Among the entries below, find the lines with the word "round" and copy them.

START Material to process

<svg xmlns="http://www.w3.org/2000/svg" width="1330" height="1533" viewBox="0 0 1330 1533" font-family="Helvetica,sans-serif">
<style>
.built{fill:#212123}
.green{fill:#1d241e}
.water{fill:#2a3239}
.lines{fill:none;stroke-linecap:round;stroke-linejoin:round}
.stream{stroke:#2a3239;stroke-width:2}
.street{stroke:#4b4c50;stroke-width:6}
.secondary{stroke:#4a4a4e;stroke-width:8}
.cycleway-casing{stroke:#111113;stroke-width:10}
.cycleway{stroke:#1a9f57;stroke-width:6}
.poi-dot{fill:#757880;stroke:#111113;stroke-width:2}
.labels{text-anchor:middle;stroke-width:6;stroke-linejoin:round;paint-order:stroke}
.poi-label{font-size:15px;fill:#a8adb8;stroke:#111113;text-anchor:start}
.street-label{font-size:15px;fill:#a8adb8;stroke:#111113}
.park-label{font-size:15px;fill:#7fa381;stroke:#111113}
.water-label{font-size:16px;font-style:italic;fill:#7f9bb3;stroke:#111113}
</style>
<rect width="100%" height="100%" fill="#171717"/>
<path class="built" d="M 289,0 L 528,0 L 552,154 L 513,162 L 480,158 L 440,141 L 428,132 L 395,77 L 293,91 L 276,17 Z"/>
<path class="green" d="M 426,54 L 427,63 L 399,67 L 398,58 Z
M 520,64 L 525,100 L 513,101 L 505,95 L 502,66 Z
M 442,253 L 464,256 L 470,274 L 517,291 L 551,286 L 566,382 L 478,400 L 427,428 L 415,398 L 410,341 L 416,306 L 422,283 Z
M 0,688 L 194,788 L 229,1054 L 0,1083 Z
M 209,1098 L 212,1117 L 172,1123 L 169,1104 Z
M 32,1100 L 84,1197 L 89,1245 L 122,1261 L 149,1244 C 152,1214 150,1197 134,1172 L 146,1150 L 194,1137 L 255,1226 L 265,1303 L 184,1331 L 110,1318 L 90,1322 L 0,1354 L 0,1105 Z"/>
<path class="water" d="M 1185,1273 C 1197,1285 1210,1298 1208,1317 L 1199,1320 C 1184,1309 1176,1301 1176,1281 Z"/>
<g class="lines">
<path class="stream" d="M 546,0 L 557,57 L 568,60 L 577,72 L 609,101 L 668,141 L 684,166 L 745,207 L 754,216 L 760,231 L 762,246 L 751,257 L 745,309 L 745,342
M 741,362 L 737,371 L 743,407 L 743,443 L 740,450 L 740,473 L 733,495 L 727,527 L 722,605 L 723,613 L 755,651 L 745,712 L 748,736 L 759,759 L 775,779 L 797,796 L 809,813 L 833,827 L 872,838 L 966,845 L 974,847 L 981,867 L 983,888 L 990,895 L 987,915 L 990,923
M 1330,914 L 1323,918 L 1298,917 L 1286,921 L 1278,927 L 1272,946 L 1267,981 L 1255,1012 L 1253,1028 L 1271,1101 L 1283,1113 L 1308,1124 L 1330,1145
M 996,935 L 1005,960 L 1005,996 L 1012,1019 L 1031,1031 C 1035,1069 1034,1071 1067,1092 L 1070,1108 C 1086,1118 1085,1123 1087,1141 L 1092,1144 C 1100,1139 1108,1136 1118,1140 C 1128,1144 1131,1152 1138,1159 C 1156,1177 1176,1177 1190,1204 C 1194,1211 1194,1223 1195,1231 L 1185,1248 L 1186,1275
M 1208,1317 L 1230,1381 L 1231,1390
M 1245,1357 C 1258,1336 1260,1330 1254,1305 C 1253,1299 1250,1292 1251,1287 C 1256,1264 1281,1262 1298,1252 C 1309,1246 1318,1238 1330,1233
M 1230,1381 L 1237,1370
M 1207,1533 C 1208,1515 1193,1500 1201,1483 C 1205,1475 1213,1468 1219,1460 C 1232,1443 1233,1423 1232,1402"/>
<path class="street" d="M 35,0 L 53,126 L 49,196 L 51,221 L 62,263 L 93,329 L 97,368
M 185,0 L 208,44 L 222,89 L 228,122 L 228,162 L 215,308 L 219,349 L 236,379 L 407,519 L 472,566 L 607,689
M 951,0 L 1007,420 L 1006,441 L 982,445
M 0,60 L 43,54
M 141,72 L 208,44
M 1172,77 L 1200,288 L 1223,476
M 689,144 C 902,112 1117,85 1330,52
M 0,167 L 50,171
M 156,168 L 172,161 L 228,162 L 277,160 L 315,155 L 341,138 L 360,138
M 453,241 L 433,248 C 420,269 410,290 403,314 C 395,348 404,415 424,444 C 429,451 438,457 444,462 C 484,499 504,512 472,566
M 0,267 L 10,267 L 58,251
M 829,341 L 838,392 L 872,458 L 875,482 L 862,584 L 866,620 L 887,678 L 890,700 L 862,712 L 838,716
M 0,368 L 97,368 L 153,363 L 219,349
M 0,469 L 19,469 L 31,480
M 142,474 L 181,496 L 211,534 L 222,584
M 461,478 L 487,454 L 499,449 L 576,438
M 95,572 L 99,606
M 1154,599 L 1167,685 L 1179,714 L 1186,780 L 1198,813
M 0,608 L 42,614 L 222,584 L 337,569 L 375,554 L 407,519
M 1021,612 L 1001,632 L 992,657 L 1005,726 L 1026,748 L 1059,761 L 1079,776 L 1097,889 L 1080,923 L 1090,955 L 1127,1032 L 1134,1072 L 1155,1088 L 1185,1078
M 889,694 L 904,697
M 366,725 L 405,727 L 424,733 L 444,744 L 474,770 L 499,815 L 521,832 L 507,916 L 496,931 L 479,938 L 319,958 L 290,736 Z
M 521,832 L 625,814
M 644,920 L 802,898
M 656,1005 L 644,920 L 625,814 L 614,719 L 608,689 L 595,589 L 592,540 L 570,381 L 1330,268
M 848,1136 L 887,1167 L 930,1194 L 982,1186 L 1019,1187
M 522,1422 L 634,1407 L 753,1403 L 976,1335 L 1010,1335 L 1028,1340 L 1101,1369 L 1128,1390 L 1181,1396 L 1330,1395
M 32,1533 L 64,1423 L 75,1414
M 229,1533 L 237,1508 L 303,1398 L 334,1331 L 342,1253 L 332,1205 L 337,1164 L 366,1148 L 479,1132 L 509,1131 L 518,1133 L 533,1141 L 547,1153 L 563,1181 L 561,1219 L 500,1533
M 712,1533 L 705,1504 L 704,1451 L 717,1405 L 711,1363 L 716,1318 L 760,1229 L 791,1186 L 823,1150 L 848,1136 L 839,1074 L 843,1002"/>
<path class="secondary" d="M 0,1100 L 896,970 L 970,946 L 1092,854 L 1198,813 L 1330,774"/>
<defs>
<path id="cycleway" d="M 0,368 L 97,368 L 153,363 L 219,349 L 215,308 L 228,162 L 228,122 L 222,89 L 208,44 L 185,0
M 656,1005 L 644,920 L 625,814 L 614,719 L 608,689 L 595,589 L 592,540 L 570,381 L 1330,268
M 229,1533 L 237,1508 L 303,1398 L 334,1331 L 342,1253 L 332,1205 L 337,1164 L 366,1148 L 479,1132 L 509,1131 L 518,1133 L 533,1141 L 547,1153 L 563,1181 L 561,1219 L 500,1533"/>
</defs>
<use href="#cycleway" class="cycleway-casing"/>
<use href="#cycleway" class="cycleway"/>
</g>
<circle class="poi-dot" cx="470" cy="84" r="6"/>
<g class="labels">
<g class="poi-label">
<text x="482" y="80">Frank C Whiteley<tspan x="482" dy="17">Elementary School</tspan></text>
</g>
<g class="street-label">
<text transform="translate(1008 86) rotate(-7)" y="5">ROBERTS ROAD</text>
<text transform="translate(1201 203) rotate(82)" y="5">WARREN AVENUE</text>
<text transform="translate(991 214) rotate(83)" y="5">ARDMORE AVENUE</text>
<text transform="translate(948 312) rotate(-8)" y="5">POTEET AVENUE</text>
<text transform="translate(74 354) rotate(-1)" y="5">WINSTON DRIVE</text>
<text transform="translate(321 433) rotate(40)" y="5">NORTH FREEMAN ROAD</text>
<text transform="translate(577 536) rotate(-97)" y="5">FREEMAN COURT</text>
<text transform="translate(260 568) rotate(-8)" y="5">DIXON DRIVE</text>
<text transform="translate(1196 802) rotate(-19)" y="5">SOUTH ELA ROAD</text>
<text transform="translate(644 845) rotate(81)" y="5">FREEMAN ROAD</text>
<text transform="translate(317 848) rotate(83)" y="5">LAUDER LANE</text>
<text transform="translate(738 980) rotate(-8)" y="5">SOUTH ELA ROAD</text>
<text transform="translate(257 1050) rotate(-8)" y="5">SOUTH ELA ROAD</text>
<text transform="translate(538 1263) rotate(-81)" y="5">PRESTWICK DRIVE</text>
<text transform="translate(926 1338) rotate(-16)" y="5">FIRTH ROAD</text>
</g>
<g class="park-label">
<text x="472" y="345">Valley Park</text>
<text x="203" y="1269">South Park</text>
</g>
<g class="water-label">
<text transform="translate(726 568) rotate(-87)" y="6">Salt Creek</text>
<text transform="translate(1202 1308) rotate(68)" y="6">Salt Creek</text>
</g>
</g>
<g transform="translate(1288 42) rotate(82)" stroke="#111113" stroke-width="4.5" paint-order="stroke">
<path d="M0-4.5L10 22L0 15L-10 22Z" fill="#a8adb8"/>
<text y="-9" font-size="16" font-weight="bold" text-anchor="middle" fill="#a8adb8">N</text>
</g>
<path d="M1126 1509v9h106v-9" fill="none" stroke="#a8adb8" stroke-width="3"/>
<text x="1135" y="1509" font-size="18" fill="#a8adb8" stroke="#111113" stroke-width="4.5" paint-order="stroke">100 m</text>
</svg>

END Material to process

Output below:
.lines{fill:none;stroke-linecap:round;stroke-linejoin:round}
.labels{text-anchor:middle;stroke-width:6;stroke-linejoin:round;paint-order:stroke}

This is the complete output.